# [ТЕКСТ ДЛЯ ЧТЕНИЯ]
···

При первом же боевом вылете самолет получил весьма значительные повреждения от зенитного огня противника. Экипаж сбился с кура, долго плутал в воздухе и прибыл на родной аэродром последним. После приземления, когда заглохли двигатели, самолет в один миг развалился на части.
С августа 1942 года – Сталинград. Делали до пяти боевых вылетов в прифронтовую полосу противника за ночь. Самолеты имелись в достатке. Не хватало экипажей. Позывной Ефима был – «Ольга – 45». За каждый вылет давали по сто грамм водки и шоколадку (завтрак, обед и ужин – само собой, по распорядку дня, в летной столовой).
При возвращении после выполнения боевого задания, ещё в воздухе, в эфире часто звучал девичий голос:
«Ольга – 45», еще по 100 грамм готовы заработать? Самолет заправлен, боезапас загружен».
Ни разу не было, что бы кто-нибудь пробовал отказаться.
Пьяными себя не чувствовали. Страшно становилось только после последнего приземления, утром на рассвете. Тогда же наступало и опьянение. Валились спать, не снимая сапог. А в фюзеляже и в плоскостях – десятки пробоин различной величины и формы. Приходилось даже сажать машину лишь на одно единственное уцелевшее шасси.
28 ноября 1942 года – очередное боевое задание – бомбить войска окруженной группировки противника в районе Сталинградского аэродрома Воропоново. Ночь, метель, снегопад. Шли несколькими полками, эшелонировано по высоте. Прошли линию фронта (её ночью видно на земле по вспышкам выстрелов, по осветительным ракетам). Зенитный огонь врага уже выстроил завесу разрывов, но она была еще несколько впереди. Немецких истребителей, по ночному времени, в небе не было.
Внезапно – удар по правому крылу (такое ощущение, будто сверху кто-то из своих сбросил бомбу), вспышка, взрыв. Самолет объят пламенем, потерял управление. Дал команду:
– Экипажу покинуть машину!
Получил подтверждение от штурмана и от стрелка-радиста. Выждал положенное время. Лицо обожжено, руки – в огне, ног не видно, но видимо – тоже горят. Откинул фонарь кабины, вывалился из горящего и уже не управляемого самолета. Парашют раскрылся.
Очнулся на дне заснеженного оврага. Боль от ожогов и ушибов. Меховой комбинезон обгорел. Правый меховой унт где-то потерялся. Ни штурмана, ни стрелка-радиста не видать, видимо далеко разбросало. Самолета или его обломков тоже нигде не видно.

···

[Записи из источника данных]

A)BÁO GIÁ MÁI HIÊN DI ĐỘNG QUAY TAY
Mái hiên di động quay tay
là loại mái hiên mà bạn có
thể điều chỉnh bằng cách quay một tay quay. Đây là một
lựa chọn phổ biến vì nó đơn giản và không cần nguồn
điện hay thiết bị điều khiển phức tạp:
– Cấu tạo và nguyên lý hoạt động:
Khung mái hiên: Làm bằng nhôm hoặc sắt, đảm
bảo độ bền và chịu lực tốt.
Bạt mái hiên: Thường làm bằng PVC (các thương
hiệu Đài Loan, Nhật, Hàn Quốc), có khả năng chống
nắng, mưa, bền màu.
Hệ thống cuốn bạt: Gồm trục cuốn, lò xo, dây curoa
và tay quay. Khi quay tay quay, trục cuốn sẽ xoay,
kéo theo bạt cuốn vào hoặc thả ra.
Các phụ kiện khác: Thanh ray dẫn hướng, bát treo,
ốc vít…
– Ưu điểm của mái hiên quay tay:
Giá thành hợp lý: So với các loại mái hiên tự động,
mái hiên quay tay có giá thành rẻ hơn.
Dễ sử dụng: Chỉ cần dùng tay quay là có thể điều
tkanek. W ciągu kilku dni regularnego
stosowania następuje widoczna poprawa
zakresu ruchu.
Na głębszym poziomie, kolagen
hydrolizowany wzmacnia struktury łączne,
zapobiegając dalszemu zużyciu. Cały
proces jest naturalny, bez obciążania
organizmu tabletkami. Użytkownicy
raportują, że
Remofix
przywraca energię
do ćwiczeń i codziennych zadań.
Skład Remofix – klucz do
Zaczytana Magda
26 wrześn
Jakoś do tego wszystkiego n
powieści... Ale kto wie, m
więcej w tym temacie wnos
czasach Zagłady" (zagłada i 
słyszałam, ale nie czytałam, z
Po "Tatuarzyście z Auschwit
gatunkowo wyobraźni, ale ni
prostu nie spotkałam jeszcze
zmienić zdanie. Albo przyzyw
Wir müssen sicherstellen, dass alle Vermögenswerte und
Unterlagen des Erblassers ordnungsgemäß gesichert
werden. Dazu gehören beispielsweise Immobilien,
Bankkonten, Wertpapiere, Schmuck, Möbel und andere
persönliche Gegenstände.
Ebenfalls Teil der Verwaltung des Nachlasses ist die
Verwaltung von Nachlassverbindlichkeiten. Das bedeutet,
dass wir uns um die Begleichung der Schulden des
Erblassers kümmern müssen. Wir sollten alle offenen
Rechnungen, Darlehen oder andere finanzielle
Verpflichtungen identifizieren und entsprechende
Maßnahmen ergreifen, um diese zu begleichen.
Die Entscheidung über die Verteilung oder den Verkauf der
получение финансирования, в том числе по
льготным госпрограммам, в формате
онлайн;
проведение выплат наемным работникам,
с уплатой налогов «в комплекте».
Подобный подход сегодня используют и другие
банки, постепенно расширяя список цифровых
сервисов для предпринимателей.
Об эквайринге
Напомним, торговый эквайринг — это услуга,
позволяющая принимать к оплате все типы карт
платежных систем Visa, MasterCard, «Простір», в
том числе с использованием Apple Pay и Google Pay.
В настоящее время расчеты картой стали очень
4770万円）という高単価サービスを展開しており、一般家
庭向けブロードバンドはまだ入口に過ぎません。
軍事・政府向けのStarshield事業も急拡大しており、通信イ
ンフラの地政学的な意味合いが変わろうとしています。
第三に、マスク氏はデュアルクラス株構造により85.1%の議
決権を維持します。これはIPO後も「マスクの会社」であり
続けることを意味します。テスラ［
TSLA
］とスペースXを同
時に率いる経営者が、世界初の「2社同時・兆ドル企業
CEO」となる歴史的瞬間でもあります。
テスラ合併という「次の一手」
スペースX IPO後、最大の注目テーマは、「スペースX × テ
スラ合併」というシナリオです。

···

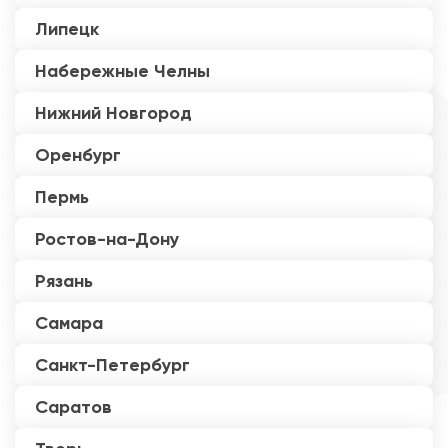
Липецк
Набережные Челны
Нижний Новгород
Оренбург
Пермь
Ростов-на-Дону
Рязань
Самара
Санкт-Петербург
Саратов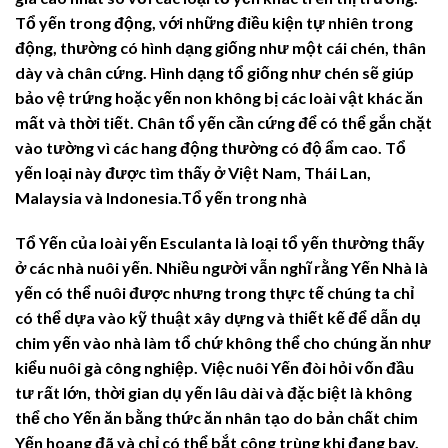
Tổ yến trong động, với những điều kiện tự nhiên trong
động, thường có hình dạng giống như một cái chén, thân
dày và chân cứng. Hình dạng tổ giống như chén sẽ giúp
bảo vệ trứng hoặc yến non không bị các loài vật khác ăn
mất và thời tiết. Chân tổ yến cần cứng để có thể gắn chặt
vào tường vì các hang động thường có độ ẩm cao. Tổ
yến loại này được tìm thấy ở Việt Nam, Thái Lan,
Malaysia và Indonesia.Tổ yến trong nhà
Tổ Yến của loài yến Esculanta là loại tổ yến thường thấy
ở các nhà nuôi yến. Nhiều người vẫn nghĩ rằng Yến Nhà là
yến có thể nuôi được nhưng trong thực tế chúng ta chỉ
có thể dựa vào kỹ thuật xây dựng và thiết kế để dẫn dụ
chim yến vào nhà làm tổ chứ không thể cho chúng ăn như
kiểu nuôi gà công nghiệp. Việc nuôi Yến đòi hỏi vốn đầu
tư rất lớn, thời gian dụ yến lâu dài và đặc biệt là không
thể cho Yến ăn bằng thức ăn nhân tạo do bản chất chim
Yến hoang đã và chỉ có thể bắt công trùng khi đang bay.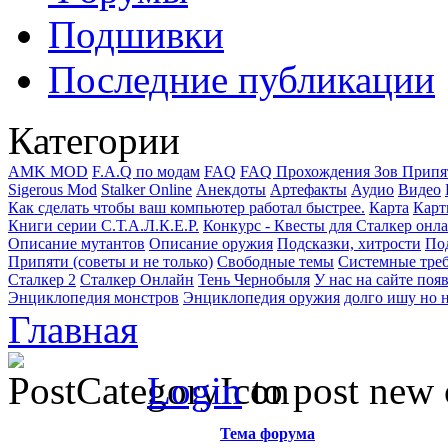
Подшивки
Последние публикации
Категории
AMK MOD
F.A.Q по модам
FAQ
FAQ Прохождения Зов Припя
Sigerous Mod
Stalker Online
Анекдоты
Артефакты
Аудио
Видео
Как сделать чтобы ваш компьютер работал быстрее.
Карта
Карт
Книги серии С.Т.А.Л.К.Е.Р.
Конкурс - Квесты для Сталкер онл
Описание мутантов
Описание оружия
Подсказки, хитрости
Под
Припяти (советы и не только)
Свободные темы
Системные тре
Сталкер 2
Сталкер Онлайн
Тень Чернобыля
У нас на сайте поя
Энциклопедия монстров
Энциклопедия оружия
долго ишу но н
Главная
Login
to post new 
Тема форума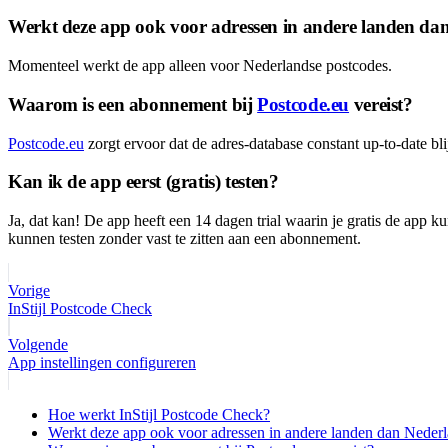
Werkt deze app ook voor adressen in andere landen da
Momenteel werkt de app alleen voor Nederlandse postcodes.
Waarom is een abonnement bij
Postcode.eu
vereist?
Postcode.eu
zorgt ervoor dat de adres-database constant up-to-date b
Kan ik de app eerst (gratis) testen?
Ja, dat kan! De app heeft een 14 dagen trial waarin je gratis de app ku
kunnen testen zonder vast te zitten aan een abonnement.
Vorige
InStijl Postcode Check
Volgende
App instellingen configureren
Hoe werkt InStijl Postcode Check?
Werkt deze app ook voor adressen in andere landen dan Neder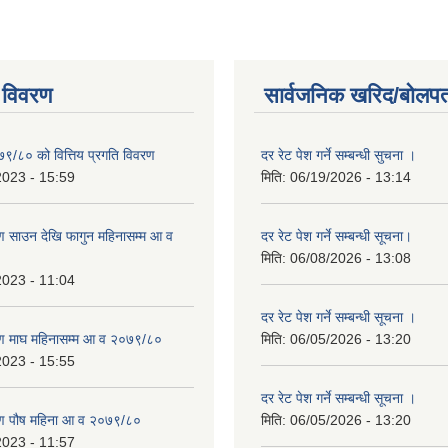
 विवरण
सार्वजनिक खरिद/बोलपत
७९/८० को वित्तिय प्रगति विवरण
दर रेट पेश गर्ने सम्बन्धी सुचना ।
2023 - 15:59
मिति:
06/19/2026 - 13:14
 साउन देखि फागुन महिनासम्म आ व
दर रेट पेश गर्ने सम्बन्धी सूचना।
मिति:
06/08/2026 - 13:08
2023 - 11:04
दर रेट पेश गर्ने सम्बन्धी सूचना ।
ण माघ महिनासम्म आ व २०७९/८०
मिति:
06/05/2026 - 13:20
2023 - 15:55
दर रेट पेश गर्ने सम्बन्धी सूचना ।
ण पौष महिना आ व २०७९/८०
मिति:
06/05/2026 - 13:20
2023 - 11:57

···

# [ЗАДАНИЕ]
Продолжите текст о боевых вылетах под Сталинградом, начав сразу после его последнего предложения.

# [ОТВЕТ]
Принял решение – пробираться на северо-восток, через линию фронта, к своим. Семь или восемь суток шел по снежной целине, потом полз. Обморозил правую ногу. Обессилил. В прифронтовой полосе в полубессознательном состоянии был захвачен немцами. Брошен в концлагерь. Там уже находился стрелок-радист сержант Агубекир Габачиев. Штурмана же, Якова Соломонова, расстреляли на месте. Он был евреем.
Что такое немецкий лагерь для военнопленных. В заснеженной, пробитой метелями приволжской степи – по-немецки аккуратный квадрат со стороной в несколько сотен метров. Два или три ряда колючей проволоки. По проволоке пущен электрический ток высокого напряжения. По углам – вышки с пулеметами и прожекторами. По периметру, внутри проволочного ограждения – ров. Точно посередине – дощатый барак без окон, с одной двустворчатой дверью – бывшая конюшня. Внутри барака – земляной пол и деревянные нары в несколько ярусов.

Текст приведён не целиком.